[Tagging] RFC ele:regional
Greg Troxel
gdt at lexort.com
Fri May 8 13:25:51 UTC 2020
Colin Smale <colin.smale at xs4all.nl> writes:
> As I mentioned before, the national datums of the Netherlands and
> Belgium differ by over 2m, which for everything connected to water is
> very significant. Waterways often form the border, with bridges that
> cross the border. You cannot use a map/chart (at last for tidal waters)
> if you don't know what datum it uses.
Thanks. 2m is perhaps significant, and I'm surprised it's that much. I
would suggest that if people care about that 2m, then they need to
transform to a common height reference.
I would expect that Europe is working on a new satellite-native regional
height system, similar to the new 2020 in Australia and the 2022 one in
North America, that will basically align heights.

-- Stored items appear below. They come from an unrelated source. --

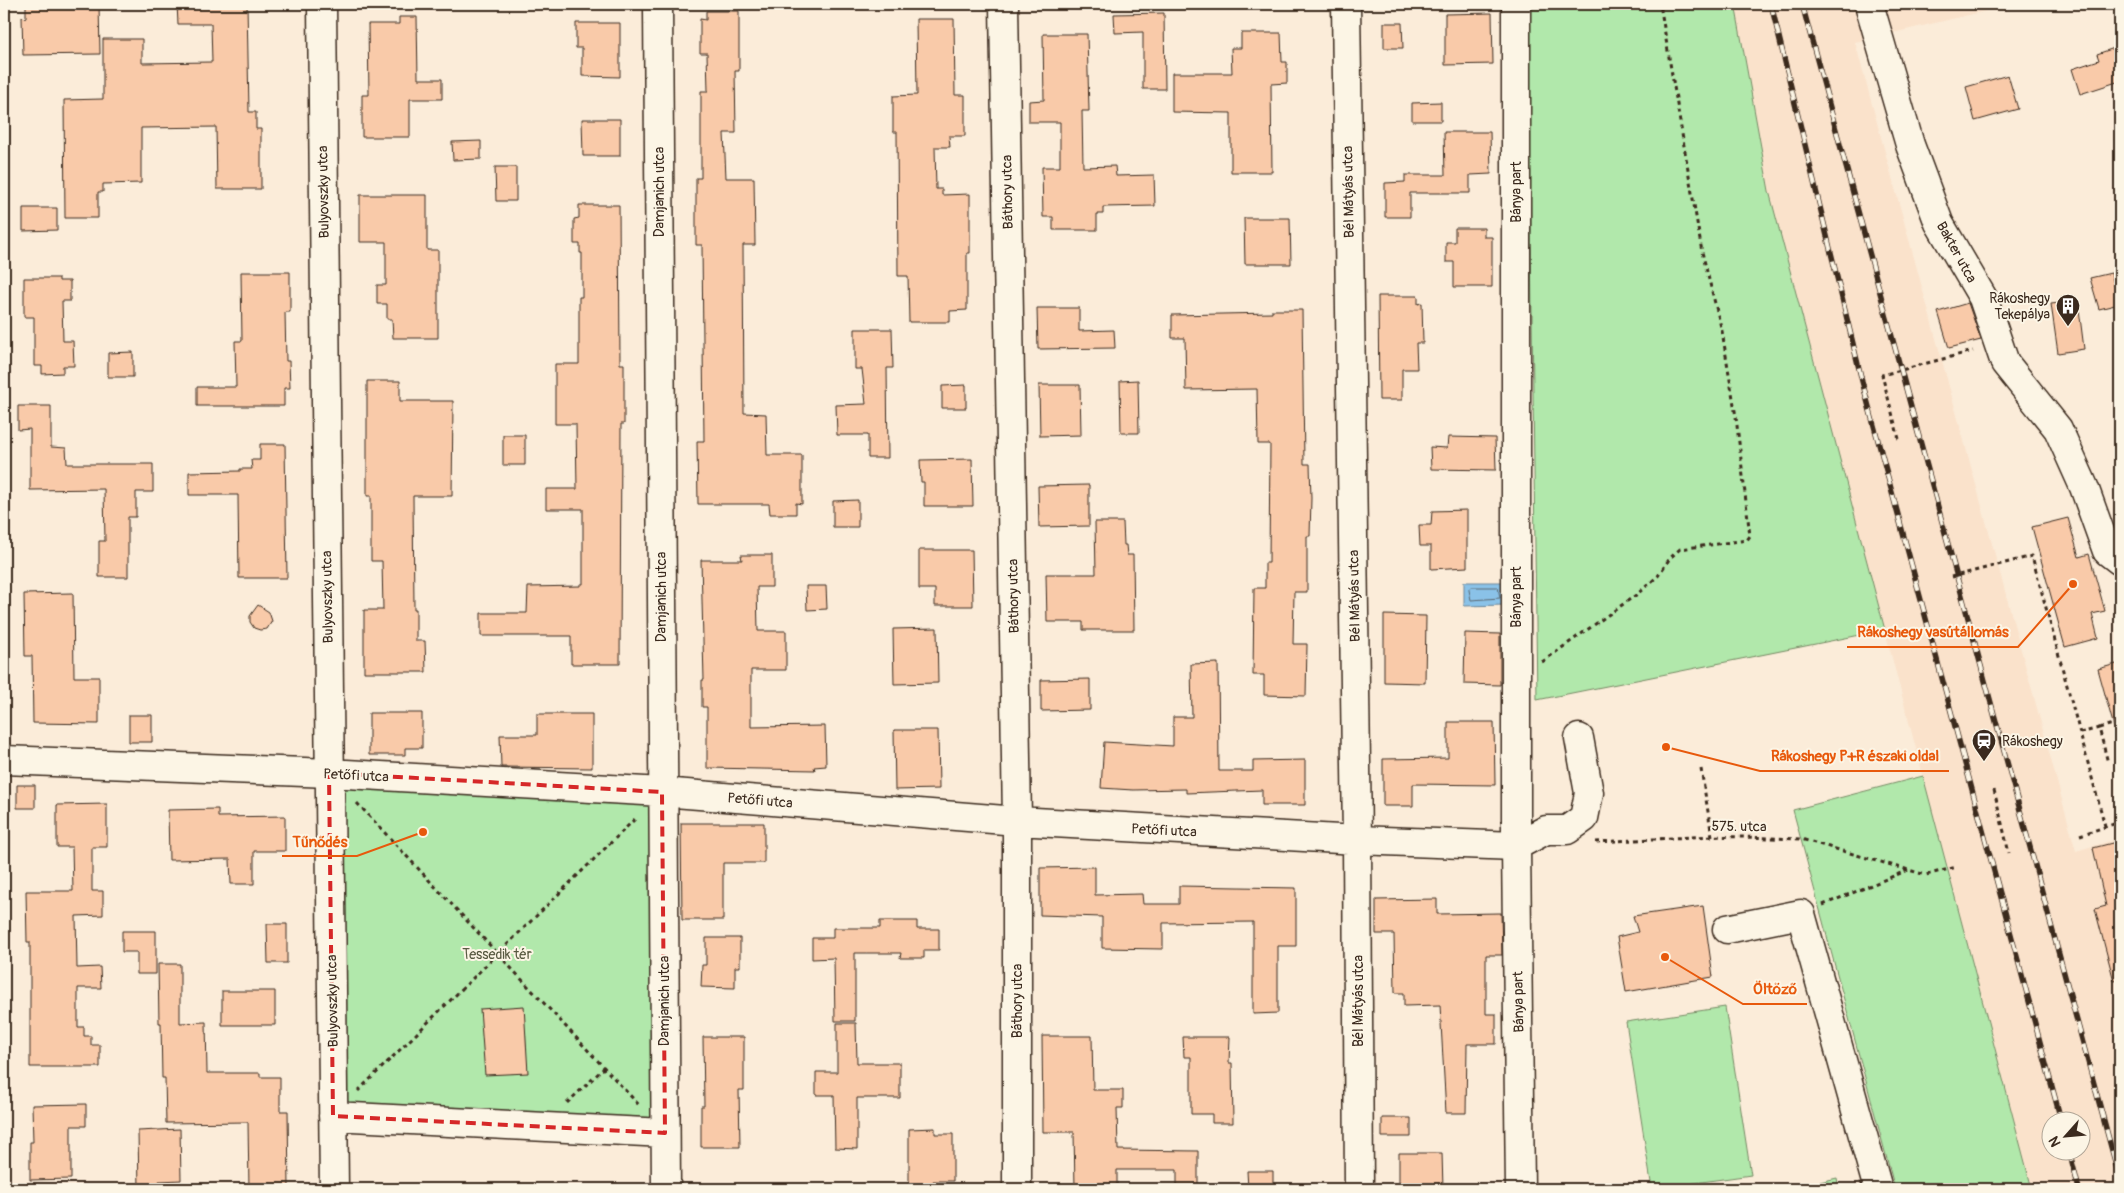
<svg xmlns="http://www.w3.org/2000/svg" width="2124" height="1193" font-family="Pangolin,sans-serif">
  <rect width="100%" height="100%" fill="#fbecd9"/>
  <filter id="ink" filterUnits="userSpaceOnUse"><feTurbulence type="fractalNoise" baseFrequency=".02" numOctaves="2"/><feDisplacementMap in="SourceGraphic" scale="10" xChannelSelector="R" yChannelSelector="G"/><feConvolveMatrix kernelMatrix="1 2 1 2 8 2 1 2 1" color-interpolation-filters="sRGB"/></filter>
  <g filter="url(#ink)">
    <path fill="#fae2cb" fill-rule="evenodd" d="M1735,4H2015L1855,42L2076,851L2120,838V1189H2032L1769,191ZM2052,1120H2082V1150H2052Z"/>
    <path fill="#b1e8ab" stroke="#768964" d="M1528,4H1735L1769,191L1885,630L1537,700Z
      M329,773L662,792L665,1133L333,1116Z
      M1923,776L2032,1189H1895L1793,810Z
      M1725,1007L1751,1175L1652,1189L1626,1022Z
      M1837,1178L1839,1189H1789Z"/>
    <path fill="#8ac2e8" stroke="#6a8597" d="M1464,582H1505V605L1464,606Z"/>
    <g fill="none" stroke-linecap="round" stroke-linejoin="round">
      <path stroke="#5b676f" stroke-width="1" d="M1471,587H1498L1500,598L1471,600L1469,590Z"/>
    </g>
    <path fill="#f9caa9" stroke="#3b2a1e" d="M26,4H99L100,54L23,55L22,17L26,18Z
      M177,4H247L249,112H256V129H261V189H217L216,127L141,128V183L103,184V192H98V218H65L64,100L103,99V39H142V63L212,62L211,24H178Z
      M706,11H739V71H735L736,133H724L726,178H754L755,245H743L744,413L766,414L767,455H802V504L796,503V514H770L769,504H698L697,441H704L702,245H696V178H701V91H708L707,53H700V19L706,20Z
      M1164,13L1165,89H1143V32L1115,33L1114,14Z
      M1492,13L1493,64L1445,65V14Z
      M399,17H417L418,79H442V99H410V137H362V95H369L368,24H399Z
      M916,19H954L955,95H965V136H949L950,147H935L936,189H942V195L970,194V253H967V310L950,311V322H909L908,276H898L897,132H893V96L917,95Z
      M576,23H620V77L582,76V48H576Z
      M1384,23H1402L1403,48H1384Z
      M1241,33H1281L1282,62H1287V83L1271,84L1272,172H1231V113L1172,112V73H1232L1231,48H1241Z
      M1043,34H1087L1089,111H1082L1083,167L1115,166L1116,176L1154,175L1155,206L1103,207V214H1097V230H1053V217H1043L1042,167H1060V122H1029V101L1044,100Z
      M2120,46V81L2080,94L2072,69L2099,60L2097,54Z
      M2008,75L2018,109L1975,121L1966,87Z
      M1441,102V121H1412V103Z
      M582,119H620V156H583Z
      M1444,132H1490L1491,174L1470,175V193H1410V217H1385V183L1405,182V175H1445Z
      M481,141V159L453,160L452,142Z
      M495,167H516V201H496Z
      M360,195H427V250H438V338H393L392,319H387V304H377V285H386V242H360Z
      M579,205H619L620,364H624V424H621L620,664H571V636H481V613H527L528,587L580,586V584H583V509H546V489H577L576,424H555V364H579V297H582V253H580V244H574V219L579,218Z
      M23,208H57V230L23,231Z
      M1244,218H1290L1291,264H1245Z
      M1455,228H1484V237H1492V287H1454V262H1446V242H1455Z
      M241,272H290V312H285L286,361H289L290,388H284V406H197V387H236L235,341H242Z
      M2111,273L2119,304L2099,309L2090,278Z
      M24,278H59V281H70V301H62L63,341H73L74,366H63V373L42,374V366H34V317H24Z
      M1378,296H1418V304L1422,303L1423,343H1416L1417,369H1402V400H1379Z
      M2078,301L2084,349L2058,353L2051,304Z
      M1968,303L1981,340L1949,348L1938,312Z
      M1037,308H1079V331L1114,330L1115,348L1038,349Z
      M1272,310H1302L1304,464H1310L1311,498L1310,536H1307V592H1294L1293,644H1307L1306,696L1264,695V675H1253L1254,588H1265V563H1269L1270,444H1258L1257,389L1186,390L1185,338H1172V315L1272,313Z
      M855,329H892L893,368H887L888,458H868V435H837L836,405L866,404L862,369H855Z
      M133,352V377H108V353Z
      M1138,380L1139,433H1121L1120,381Z
      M367,381H400V401H453L452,496H413L414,609H416V641H425L426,672H364V610H383L382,561H371V496H367Z
      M966,385V408H942V386Z
      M1039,385H1080L1081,435L1040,436Z
      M18,406H51V447L66,448L67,464H153V492H136V517H128V577H99V541H105L104,489L30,490V429L18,430Z
      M503,435H525V465H503Z
      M1448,437L1495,438L1496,470L1431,469L1430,447L1447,448Z
      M260,444H285L287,578H239L238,495H189V472L240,471V469H252L251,460H260Z
      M972,459L973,506H924V482H921L920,460Z
      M1089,485V526L1039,527L1038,486Z
      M858,500V527H833V501Z
      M1467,510V567L1431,569V546H1420L1419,525H1431L1432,511Z
      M2068,518L2079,557L2089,554L2105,611L2092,614L2098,638L2065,647L2032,527Z
      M1095,522H1123L1124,545H1126L1127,555H1133L1134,630H1083V622H1047L1046,574H1096Z
      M919,550H972L973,606H935V589H919Z
      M741,555H772V587H757L758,631H786V670H751V727L825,726L826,766L814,767L815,770L707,768V707H702V680H704L701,560H742Z
      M806,586H826L827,609L807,610Z
      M73,593L74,677H99V724L33,723L32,656H25L24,594Z
      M258,605L269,612L272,621L267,629L260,630L254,628L250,622V616Z
      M1384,615L1426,616L1425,683L1384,682Z
      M937,628L938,683L894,684L893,629Z
      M1465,633L1500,634V685L1464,684Z
      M1218,663L1219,771H1253V761L1305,760V805H1262V790L1186,793V789L1133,790L1101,788L1104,742L1173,746V717H1192L1191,664Z
      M2120,663V727H2114L2098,669Z
      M1090,679V710L1041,711V680Z
      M369,713H422V748H405V755H369Z
      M537,714H592V768L501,767L500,735H537Z
      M129,715H152V742H129Z
      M1448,722H1494L1495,785L1413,784V806H1383V759L1448,758Z
      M894,730H938L939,789L895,790Z
      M17,785H35V808H17Z
      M107,804V847H92V891H103V915L76,916L77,968L100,967L101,988H78V1027H84V1036H91V1045H100V1067H30V942H27L26,891H73L72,847H57V805Z
      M218,809V817L285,816V851H254V884H231L230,859L169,860L168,810Z
      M681,823H764V863H723V920H682Z
      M2120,841V980L2114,981L2095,909L2106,906L2093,848Z
      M1095,867V895L1142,894L1143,904H1179V886L1296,888V946H1278V1013L1253,1014V922L1163,923V949L1102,948V917L1040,915V868Z
      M1437,899V914L1501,913L1502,955H1486V1014H1496V1044H1467L1466,1113H1446L1440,1005L1404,1006V993H1395L1394,934H1376V900Z
      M1703,906L1713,977L1626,992L1617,937L1638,932L1633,916Z
      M880,921H917V929H939V950H924V958H900L901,953H855V1021H835L834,958L812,959V938H833V928H880Z
      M267,924H287V963H268Z
      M122,931H156V974H137V952H122Z
      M706,938H740V967H735V988L701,987L702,965H706Z
      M158,964H180V1023L206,1022L207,1073H260V1077H280V1111H288L289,1189H249L248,1122L166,1123L165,1078H162L161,1023H159Z
      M222,991H275V1025H222Z
      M524,1006L528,1073L485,1075L480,1009Z
      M837,1023H856L857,1063H900V1098H857V1149L835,1148L834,1095H816V1072H837Z
      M1042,1036H1092L1093,1090H1123V1108H1117L1118,1150L1198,1151V1189H1177V1170H1117V1189H1075L1074,1132H1043Z
      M703,1037H744V1090H739L740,1147H701V1106H704Z
      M1183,1037H1230L1229,1063H1232L1233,1123H1212V1114H1191V1057H1184Z
      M86,1104V1126H71V1179L30,1180V1142H33L32,1105Z
      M1382,1118H1411V1137H1382Z
      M935,1128V1134H953V1181H933V1185H909V1129Z
      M180,1129L181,1180L159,1181V1189H139L138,1131Z
      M1399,1153H1442L1443,1189H1399Z
      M1247,1171H1273V1189H1248Z"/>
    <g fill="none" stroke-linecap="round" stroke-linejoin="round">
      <defs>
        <path id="minor" d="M322,4L334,1189
          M658,4L666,1189
          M1004,4L1017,821V1189
          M1346,4L1357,840L1359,1189
          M1516,4V846L1520,1189
          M1869,4L1910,145L1939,223L1983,298L2005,363L2058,429L2084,487L2107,551L2120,561
          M4,760L329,773L662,792L1017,821L1357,840L1516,846
          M1516,846L1546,830H1567L1584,818L1589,793L1579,738
          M1727,929L1801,914L1878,1189
          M333,1116L665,1133"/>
      </defs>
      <use href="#minor" stroke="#3b2a1e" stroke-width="31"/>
      <path stroke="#3b2a1e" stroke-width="3" stroke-dasharray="4 4" stroke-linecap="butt" d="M1899,439L1882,375L1973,351
        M1951,577L2032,556L2105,826
        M1542,662L1636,595L1658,576L1670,558L1680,549L1747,540L1750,536L1736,417L1722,331L1702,252L1660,4
        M2099,728L2120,722
        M2080,733L2099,728L2108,763
        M1701,769L1712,836
        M1994,790L2009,853
        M357,803L639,1105
        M2080,835L2120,822
        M1596,842L1712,836L1801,839L1926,875L1957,867
        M1823,905L1908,870
        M358,1091L637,817
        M567,1103L604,1068"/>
      <use href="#minor" stroke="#fcf5e5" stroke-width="28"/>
      <defs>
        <path id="rail" d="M1771,4L1862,381L2061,1120
          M1802,4L2120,1180
          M2069,1150L2079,1189"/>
      </defs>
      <use href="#rail" stroke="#3b2a1e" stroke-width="5.5"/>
      <use href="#rail" stroke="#fcf5e5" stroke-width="4" stroke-dasharray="11" stroke-linecap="butt"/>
    </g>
  </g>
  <path fill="none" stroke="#d62828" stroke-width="4" stroke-dasharray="10 6" stroke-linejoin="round" d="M329,773L662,792L665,1133L333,1116Z"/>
  <defs>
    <symbol id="building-pin" viewBox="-11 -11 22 30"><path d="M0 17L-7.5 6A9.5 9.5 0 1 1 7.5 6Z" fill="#3b2a1e" stroke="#fcf5e5"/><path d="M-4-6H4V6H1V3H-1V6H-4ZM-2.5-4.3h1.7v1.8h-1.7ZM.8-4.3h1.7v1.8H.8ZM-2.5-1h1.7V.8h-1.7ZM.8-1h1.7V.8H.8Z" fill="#fff"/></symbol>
    <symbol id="station-pin" viewBox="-11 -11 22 30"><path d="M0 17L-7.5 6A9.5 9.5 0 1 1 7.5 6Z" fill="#3b2a1e" stroke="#fcf5e5"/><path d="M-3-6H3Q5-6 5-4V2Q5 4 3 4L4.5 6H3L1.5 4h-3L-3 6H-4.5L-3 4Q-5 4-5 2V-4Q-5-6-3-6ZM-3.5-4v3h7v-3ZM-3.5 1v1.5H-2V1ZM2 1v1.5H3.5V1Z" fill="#fff"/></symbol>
  </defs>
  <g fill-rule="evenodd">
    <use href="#building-pin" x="2054" y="292" width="28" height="38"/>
    <use href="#station-pin" x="1970" y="727" width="28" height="38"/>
  </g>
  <g text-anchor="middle" stroke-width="4" stroke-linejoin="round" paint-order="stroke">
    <g font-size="14" fill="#3b2a1e" stroke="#fcf5e5">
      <text transform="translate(323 192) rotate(-91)" y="5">Bulyovszky utca</text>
      <text transform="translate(659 192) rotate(-90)" y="5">Damjanich utca</text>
      <text transform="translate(1007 192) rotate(-91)" y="5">Báthory utca</text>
      <text transform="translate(1348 192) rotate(-91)" y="5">Bél Mátyás utca</text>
      <text transform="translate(1516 192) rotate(-90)" y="5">Bánya part</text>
      <text transform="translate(1957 252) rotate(61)" y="5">Bakter utca</text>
      <text transform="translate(1013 596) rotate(-91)" y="5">Báthory utca</text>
      <text transform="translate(1354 596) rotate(-91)" y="5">Bél Mátyás utca</text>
      <text transform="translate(327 597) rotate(-91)" y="5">Bulyovszky utca</text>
      <text transform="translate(661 597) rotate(-90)" y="5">Damjanich utca</text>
      <text transform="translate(1516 597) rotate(-90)" y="5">Bánya part</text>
      <text transform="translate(356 775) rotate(3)" y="5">Petőfi utca</text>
      <text transform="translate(760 800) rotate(5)" y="5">Petőfi utca</text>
      <text transform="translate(1739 826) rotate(1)" y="5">575. utca</text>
      <text transform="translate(1164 830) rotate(3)" y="5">Petőfi utca</text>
      <text transform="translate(332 1001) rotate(-91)" y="5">Bulyovszky utca</text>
      <text transform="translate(664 1001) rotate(-90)" y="5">Damjanich utca</text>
      <text transform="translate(1017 1001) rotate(-90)" y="5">Báthory utca</text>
      <text transform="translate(1358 1001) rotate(-90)" y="5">Bél Mátyás utca</text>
      <text transform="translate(1518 1002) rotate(-91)" y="5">Bánya part</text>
    </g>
    <g font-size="14" fill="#3b2a1e" stroke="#fcf5e5" text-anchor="end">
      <text x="2050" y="303">Rákoshegy<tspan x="2050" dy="16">Tekepálya</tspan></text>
      <text x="2002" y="746" text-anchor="start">Rákoshegy</text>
    </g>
    <g font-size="14" fill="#585a41" stroke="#fcf5e5">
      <text x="497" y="959">Tessedik tér</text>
    </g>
  </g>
  <path fill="none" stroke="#e8590c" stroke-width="2" d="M2073 584L2018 647H1847M1666 747L1760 771H1949M423 832L357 856H282M1665 957L1743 1004H1807"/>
  <g fill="#e8590c" stroke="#fcf5e5" stroke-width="2">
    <circle cx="2073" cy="584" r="5"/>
    <circle cx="1666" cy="747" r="5"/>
    <circle cx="423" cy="832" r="5"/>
    <circle cx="1665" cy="957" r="5"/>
  </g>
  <g font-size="15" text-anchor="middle" font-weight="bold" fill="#e8590c" stroke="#fcf5e5" stroke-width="4" stroke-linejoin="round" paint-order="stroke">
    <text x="1933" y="637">Rákoshegy vasútállomás</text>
    <text x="1855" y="761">Rákoshegy P+R északi oldal</text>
    <text x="320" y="847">Tűnődés</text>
    <text x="1775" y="994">Öltöző</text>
  </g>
  <rect width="2124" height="1193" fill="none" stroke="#fcf5e5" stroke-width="20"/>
  <rect x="10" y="10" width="2104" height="1173" fill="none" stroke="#3b2a1e" stroke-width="2" filter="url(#ink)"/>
  <g transform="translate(2066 1136) rotate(243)"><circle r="24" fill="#fcf5e5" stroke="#afa495"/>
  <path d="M0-4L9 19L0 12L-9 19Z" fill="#3b2a1e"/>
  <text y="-8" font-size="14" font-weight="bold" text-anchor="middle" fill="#3b2a1e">N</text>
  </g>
</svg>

> In OSM we often leave out "obvious" annotations, giving rise to a kind
> of "default" (such as maxspeed in km/h). But there is always a way of
> making it explicit, for those who feel the need. In this case we may
> agree to define "ele" as relative to the "local datum" or WGS84 or
> whatever, but we must always provide a system for making that explicit,
> and (preferably) a means to derive the intended basis for values that
> are not explicitly qualified.
So what do you think about what I've been saying:
ele is assumed to be in, and should be represented in, WGS84 height
above geoid (as the international norm, aligned with OSM's horizontal
datum)
ele:datum=unknown represents that the mapper doesn't know what datum
the number they put in ele is expressed in
ele:datum=EPSG:5703 (as an example for NAVD88), when the mapper really
does know the datum, and doesn't want to transform to WGS84
I assume you are referring to:
https://epsg.io/5709
https://epsg.io/5710
and it seems that the European more modern height datum has already
happened:
https://epsg.io/5730 (superceded)
https://epsg.io/5621 (European Vertical Reference Frame 2007)
This looks useful:
http://euref.eu/documentation/Tutorial2015/t-04-01-Liebsch.pdf
And this all makes me think that an elevation without a datum cannot be
reliably used at the better than 2m level.